- [提供資料]
——

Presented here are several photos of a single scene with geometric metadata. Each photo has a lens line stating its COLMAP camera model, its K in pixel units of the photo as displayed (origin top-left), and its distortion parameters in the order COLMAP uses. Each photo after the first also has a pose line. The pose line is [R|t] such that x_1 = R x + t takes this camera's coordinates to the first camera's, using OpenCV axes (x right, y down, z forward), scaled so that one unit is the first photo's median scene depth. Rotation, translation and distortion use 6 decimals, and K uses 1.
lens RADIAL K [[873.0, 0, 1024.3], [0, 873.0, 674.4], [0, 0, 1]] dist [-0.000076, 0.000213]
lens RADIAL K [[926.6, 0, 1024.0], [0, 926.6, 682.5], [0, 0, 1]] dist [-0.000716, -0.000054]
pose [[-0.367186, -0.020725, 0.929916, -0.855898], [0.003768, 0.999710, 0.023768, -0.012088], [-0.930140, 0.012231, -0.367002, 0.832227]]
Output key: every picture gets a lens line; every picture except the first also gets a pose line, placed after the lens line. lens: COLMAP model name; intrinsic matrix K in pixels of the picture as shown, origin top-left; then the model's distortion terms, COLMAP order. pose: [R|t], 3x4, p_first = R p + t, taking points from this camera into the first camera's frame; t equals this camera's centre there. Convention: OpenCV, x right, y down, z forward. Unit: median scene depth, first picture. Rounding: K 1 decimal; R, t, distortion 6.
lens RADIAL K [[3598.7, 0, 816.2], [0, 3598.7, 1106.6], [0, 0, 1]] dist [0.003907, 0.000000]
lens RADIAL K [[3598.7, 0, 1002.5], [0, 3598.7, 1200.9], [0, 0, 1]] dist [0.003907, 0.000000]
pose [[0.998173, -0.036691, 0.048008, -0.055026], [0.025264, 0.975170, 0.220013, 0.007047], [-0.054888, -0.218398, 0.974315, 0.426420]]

——

- [課題の指示] 資料の全行を更新し、「origin top-left」を「origin upper-left」に置き換えて示せ。それ以外は一字も変えないこと。

- [解答]
Presented here are several photos of a single scene with geometric metadata. Each photo has a lens line stating its COLMAP camera model, its K in pixel units of the photo as displayed (origin upper-left), and its distortion parameters in the order COLMAP uses. Each photo after the first also has a pose line. The pose line is [R|t] such that x_1 = R x + t takes this camera's coordinates to the first camera's, using OpenCV axes (x right, y down, z forward), scaled so that one unit is the first photo's median scene depth. Rotation, translation and distortion use 6 decimals, and K uses 1.
lens RADIAL K [[873.0, 0, 1024.3], [0, 873.0, 674.4], [0, 0, 1]] dist [-0.000076, 0.000213]
lens RADIAL K [[926.6, 0, 1024.0], [0, 926.6, 682.5], [0, 0, 1]] dist [-0.000716, -0.000054]
pose [[-0.367186, -0.020725, 0.929916, -0.855898], [0.003768, 0.999710, 0.023768, -0.012088], [-0.930140, 0.012231, -0.367002, 0.832227]]
Output key: every picture gets a lens line; every picture except the first also gets a pose line, placed after the lens line. lens: COLMAP model name; intrinsic matrix K in pixels of the picture as shown, origin upper-left; then the model's distortion terms, COLMAP order. pose: [R|t], 3x4, p_first = R p + t, taking points from this camera into the first camera's frame; t equals this camera's centre there. Convention: OpenCV, x right, y down, z forward. Unit: median scene depth, first picture. Rounding: K 1 decimal; R, t, distortion 6.
lens RADIAL K [[3598.7, 0, 816.2], [0, 3598.7, 1106.6], [0, 0, 1]] dist [0.003907, 0.000000]
lens RADIAL K [[3598.7, 0, 1002.5], [0, 3598.7, 1200.9], [0, 0, 1]] dist [0.003907, 0.000000]
pose [[0.998173, -0.036691, 0.048008, -0.055026], [0.025264, 0.975170, 0.220013, 0.007047], [-0.054888, -0.218398, 0.974315, 0.426420]]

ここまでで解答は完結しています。